Task directions: From the film review text, output the passage starting at "Far more entrenched" and ending at "bridge the gap.", reproducing it word for word.

Far more entrenched in dialogue and character, the film literally becomes two people talking in a bar for a good chunk and, given the expectations laid down by the film’s opening, as well as its marketing materials, it takes you off-guard. Luckily the two actors are more than qualified to bridge the gap.
Ethan Hawke, one of contemporary cinema’s great listeners, provides a narrative anchor while Sarah Snook makes a meal out of most of the storytelling; playing a role so complex and chameleonic with such conviction that it’s a crime she wasn’t lauded with a trophy cabinet full of awards for her efforts. The more she talks, the more you try to jump ahead and second-guess where the film is going but she always slows you down, making you enjoy two characters talking over a drink or a game of pool. Hawke always seems most comfortable when playing co-star, getting to react and support another performer rather than carrying most of the weight on his own shoulders, so naturally he too is really in his element. As the film progresses and the distance between the two characters becomes smaller, their pasts and future more intwined, you buy it because their double act is so appealing.

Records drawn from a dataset
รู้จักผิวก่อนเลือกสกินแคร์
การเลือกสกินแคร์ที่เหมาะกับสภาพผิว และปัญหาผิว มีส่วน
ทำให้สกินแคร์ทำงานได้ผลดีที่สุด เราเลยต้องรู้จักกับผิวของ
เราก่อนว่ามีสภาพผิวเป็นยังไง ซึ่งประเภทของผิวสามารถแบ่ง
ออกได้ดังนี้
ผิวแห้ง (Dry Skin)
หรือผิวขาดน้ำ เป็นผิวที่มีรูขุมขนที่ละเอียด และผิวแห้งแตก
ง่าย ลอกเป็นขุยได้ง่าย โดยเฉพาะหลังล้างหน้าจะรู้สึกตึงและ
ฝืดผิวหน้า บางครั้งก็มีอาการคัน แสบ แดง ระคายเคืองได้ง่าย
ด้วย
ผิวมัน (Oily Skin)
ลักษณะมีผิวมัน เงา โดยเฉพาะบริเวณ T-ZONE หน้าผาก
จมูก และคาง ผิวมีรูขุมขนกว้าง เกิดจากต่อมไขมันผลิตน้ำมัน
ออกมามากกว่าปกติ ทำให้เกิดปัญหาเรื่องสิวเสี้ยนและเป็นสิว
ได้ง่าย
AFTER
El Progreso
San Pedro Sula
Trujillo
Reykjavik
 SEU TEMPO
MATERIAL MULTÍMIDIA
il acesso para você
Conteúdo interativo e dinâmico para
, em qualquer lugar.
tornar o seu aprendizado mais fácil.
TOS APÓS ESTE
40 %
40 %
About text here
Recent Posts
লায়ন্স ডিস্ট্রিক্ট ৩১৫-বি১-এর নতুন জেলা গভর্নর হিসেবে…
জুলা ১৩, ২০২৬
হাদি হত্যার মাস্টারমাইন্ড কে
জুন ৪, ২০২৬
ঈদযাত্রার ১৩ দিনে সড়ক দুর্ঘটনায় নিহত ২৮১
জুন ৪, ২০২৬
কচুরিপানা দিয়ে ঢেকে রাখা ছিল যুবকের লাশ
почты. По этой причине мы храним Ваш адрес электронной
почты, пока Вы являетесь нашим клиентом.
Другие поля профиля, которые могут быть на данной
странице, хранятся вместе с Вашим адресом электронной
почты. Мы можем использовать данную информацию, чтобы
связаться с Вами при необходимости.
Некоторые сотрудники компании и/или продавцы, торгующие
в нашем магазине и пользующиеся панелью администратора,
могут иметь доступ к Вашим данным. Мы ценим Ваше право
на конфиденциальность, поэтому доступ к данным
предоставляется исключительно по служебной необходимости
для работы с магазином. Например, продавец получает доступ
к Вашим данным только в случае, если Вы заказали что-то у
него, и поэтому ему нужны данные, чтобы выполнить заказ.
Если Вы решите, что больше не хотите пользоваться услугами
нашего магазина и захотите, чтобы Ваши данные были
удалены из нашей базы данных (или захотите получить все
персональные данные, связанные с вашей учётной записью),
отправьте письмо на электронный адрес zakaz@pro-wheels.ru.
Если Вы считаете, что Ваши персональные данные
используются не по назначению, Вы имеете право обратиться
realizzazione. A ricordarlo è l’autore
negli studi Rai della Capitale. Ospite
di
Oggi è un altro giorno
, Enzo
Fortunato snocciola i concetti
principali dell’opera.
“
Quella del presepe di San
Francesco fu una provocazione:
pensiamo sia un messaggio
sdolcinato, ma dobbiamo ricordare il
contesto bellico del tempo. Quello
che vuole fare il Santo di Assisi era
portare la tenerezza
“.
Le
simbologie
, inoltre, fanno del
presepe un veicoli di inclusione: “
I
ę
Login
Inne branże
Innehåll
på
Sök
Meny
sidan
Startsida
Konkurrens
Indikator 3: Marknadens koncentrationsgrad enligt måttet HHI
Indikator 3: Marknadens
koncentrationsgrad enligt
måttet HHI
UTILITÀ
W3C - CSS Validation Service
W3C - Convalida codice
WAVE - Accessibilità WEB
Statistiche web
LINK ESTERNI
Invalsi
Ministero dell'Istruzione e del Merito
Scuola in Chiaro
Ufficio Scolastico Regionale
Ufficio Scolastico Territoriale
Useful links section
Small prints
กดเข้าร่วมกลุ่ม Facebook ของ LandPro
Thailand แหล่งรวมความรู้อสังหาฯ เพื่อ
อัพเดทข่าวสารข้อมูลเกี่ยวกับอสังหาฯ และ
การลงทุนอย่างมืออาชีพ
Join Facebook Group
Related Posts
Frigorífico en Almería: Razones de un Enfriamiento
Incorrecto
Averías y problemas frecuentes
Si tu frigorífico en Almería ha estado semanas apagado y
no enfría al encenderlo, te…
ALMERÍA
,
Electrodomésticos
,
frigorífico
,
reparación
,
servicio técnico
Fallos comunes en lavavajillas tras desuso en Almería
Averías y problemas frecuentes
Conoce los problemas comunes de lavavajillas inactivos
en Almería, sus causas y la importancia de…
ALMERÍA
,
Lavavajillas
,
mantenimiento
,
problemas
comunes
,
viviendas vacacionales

Finished exercise:
Far more entrenched in dialogue and character, the film literally becomes two people talking in a bar for a good chunk and, given the expectations laid down by the film’s opening, as well as its marketing materials, it takes you off-guard. Luckily the two actors are more than qualified to bridge the gap.